Introduction: Previous studies have shown that an elevated neutrophil-to-lymphocyte ratio (NLR) was associated with a poorer long-term prognosis in patients with heart failure (HF).
Objectives: We aimed to study the predictive value of the NLR in patients with left ventricular ejection fraction of 35% or lower. The second objective was to establish whether the NLR has the same prognostic value in patients with ischemic and nonischemic HF.
Patients and methods: The study group consisted of a cohort of patients with HF (1387 men, 347 women; median age, 61 years) from the prospective COMMIT-HF registry. The primary endpoint was all-cause mortality. Patients were divided into tertiles based on the NLR values on admission. The first (low), second (medium), and third (high) tertiles were defined as NLR ≤2.04 (n = 578), NLR 2.05-3.1 (n = 578) and NLR >3.1 (n = 578), respectively.
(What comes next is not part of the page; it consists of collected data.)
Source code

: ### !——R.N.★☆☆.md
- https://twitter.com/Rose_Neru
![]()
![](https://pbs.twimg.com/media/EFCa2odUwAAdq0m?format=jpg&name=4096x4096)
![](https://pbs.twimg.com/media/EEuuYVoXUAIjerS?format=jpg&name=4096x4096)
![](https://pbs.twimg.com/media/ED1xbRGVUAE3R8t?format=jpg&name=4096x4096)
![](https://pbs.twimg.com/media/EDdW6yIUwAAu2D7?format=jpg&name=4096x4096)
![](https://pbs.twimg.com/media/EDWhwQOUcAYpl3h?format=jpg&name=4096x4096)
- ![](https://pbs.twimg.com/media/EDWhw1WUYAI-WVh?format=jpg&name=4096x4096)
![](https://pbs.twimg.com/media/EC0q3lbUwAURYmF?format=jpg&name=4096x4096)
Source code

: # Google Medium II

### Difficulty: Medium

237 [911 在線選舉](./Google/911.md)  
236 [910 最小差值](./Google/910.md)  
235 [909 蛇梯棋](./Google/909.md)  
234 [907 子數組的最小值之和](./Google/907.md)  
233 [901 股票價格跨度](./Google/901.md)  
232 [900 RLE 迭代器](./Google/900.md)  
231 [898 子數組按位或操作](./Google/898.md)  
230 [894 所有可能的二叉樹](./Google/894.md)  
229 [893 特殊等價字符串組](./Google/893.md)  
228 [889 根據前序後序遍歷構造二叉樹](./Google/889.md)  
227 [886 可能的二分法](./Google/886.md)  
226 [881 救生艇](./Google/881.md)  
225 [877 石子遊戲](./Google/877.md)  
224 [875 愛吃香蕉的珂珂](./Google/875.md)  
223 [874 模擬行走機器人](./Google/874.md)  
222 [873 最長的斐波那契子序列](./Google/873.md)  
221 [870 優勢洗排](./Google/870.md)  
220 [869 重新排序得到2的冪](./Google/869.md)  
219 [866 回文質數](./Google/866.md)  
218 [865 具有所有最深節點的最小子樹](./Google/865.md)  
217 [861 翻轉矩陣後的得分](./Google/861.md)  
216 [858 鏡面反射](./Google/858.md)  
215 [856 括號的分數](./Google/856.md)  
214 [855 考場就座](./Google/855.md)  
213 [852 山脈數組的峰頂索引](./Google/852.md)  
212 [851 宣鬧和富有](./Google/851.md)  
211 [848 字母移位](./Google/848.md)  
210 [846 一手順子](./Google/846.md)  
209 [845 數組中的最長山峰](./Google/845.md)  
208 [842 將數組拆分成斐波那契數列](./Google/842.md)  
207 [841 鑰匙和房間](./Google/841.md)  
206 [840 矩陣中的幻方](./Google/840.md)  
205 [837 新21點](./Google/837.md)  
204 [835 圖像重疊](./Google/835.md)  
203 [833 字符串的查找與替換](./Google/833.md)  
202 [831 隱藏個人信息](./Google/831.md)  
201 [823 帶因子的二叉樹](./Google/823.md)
Results: During long-term follow-up, 443 deaths were reported. The 12-month mortality in patients in the third NLR tertile was almost 3-fold higher compared with those in the first tertile (7.61% vs 20.07%; P <0.001). In a multivariate analysis, the NLR was an independent factor of mortality (hazard ratio [HR], 2.31; 95% confidence interval [CI], 1.82-2.92; P <0.0001). In addition, the multivariate analysis revealed that the third NLR tertile in the ischemic HF group was an independent factor related to longterm mortality (HR, 1.51; 95% CI, 1.11-2.04; P = 0.008). In the nonischemic HF group, the influence of the NLR on long-term survival was not confirmed.
Conclusions: The association between the NLR and the risk of death in long-term follow-up was confirmed only in the subgroup of patients with ischemic HF.